No dia 18 de janeiro de 1871 concretizou-se a unificação da Alemanha. Guilherme II da Prússia foi aclamado Imperador e, nesta qualidade, passou a ser designado por Guilherme I da Alemanha. Estava assim criada uma nova entidade política que assumia a supremacia no Continente europeu, qualidade que até aí tinha pertencido à França. A supremacia não significava, portanto, a impossibilidade de ser derrotado num confronto com outra ou outras potências. Se o poder militar da Alemanha era suficiente para enfrentar qualquer das outras potências europeias, já o mesmo não se poderia dizer se confrontada com uma coligação de potências e, muito especialmente, se essa coligação obrigasse a uma guerra em duas frentes, como poderia ser o caso de uma aliança entre a França e a Rússia.
Concluída a paz com a França nos termos do Tratado de
Frankfurt (10 de maio de 1871), Bismarck teve a preocupação de trabalhar no
sentido de manter o status quo, ou seja, consolidar a unificação da
Alemanha e a sua posição na Europa por forma a garantir a segurança e a
continuação do desenvolvimento económico. A anexação das províncias da Alsácia
e Lorena, por insistência dos generais prussianos, para tornarem mais
defensável o Império Alemão, foi a última alteração de fronteiras. Bismarck não
pretendia quaisquer outros ganhos territoriais à custa da França. As futuras
alterações no mapa político da Europa, que ocorreram em 1878, 1908, 1912 e
1913, iriam verificar-se nos Balcãs.
Para os objetivos do chanceler alemão, no que respeitava a relações
internacionais, manter o status quo envolvia:
- O isolamento da França;
- A manutenção de boas relações com a Áustria e a Rússia.
--------------------------------------------------
● **Enunciado A**:
Troque "Chamber of Deputies" por "Câmara dos Deputados" em toda a listagem, sem alterar mais nada, e reproduza-a sem as imagens.
--------------------------------------------------
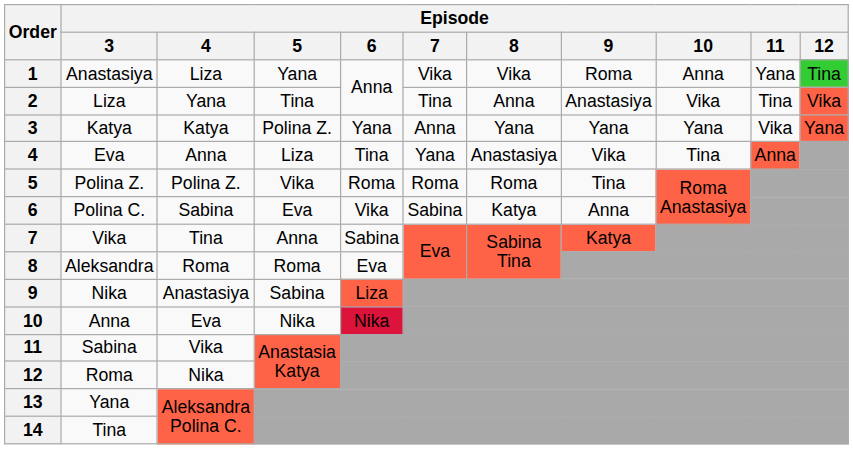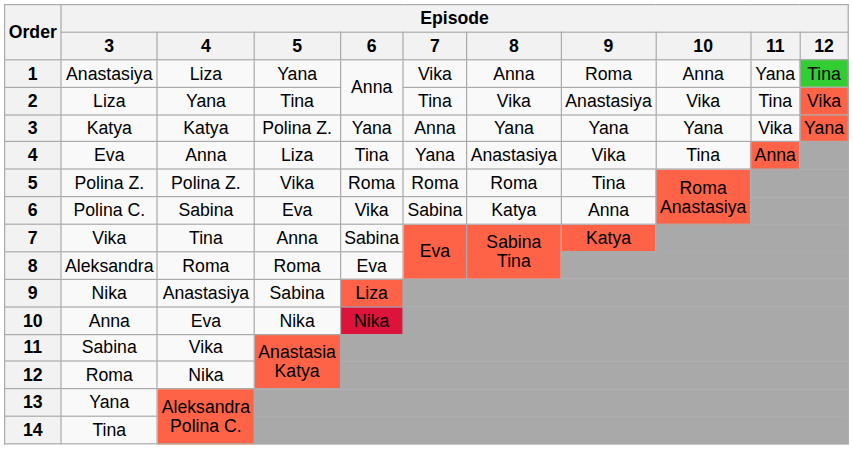1 | Episode / 8: Vika -> Anna
2 | Episode / 8: Anna -> Vika
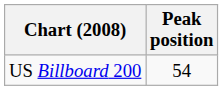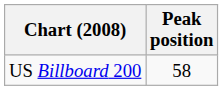US Billboard 200 | Peak position: 54 -> 58
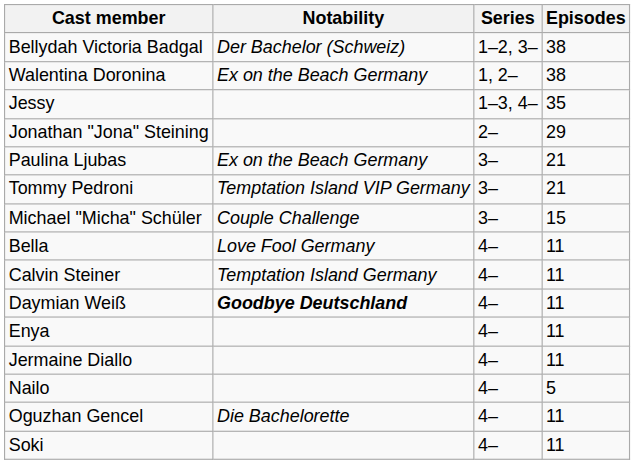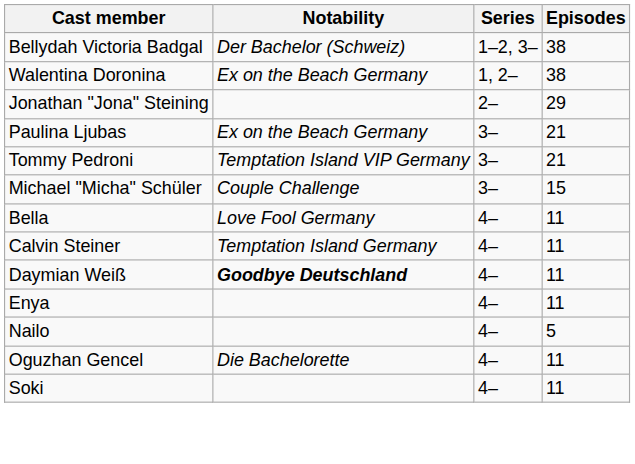- row: Jessy | 1–3, 4– | 35
- row: Jermaine Diallo | 4– | 11
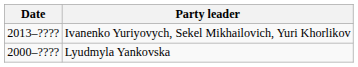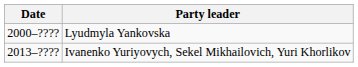rows swapped: Lyudmyla Yankovska <-> Ivanenko Yuriyovych, Sekel Mikhailovich, Yuri Khorlikov
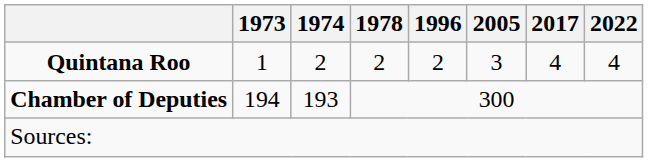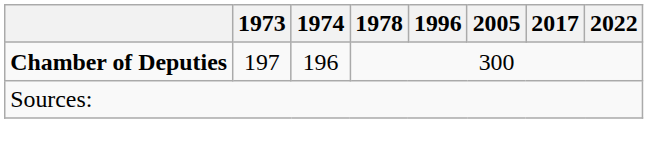- row: Quintana Roo | 1 | 2 | 2 | 2 | 3 | 4 | 4
Chamber of Deputies | 1973: 194 -> 197
Chamber of Deputies | 1974: 193 -> 196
--------------------------------------------------
● **Enunciado B**:
Dê sequência ao texto sobre a unificação da Alemanha e a política de Bismarck, escrevendo a parte seguinte a partir da última frase apresentada.

● **Resposta A**:
1 | Episode / 8: Vika -> Anna
2 | Episode / 8: Anna -> Vika
US Billboard 200 | Peak position: 54 -> 58
- row: Jessy | 1–3, 4– | 35
- row: Jermaine Diallo | 4– | 11
rows swapped: Lyudmyla Yankovska <-> Ivanenko Yuriyovych, Sekel Mikhailovich, Yuri Khorlikov
- row: Quintana Roo | 1 | 2 | 2 | 2 | 3 | 4 | 4
Câmara dos Deputados | 1973: 194 -> 197
Câmara dos Deputados | 1974: 193 -> 196

● **Resposta B**:
Com estes objetivos, Bismarck procurava, por um lado, evitar
a ameaça de uma guerra em duas frentes contra uma aliança franco-russa e, por
outro lado, não se envolver numa hipotética guerra entre a Rússia e a Áustria
por causa dos conflitos de interesses nos Balcãs. Um acordo com a Áustria e a
Rússia manteria a Alemanha num círculo de três Grandes Potências, num mundo de
cinco, o que significava que não existia, fora desse acordo, capacidade para
atacar a Alemanha. Por outro lado, Bismarck pretendia manter fortes as forças
conservadoras, dominantes nos governos da Áustria e da Rússia, contra os
movimentos socialistas e republicanos que constituíam uma ameaça para a
estabilidade dos regimes nestas potências.
Existiam ameaças aos objetivos de Bismarck. Era precisamente
nas forças mais conservadoras de França, a ala direita da política francesa,
onde a ideia de revanchisme se mantinha mais forte. As forças
conservadoras são mais agressivas e militaristas que as forças republicanas e,
por isso, era mais fácil para a Alemanha desenvolver o seu relacionamento com
uma república liberal.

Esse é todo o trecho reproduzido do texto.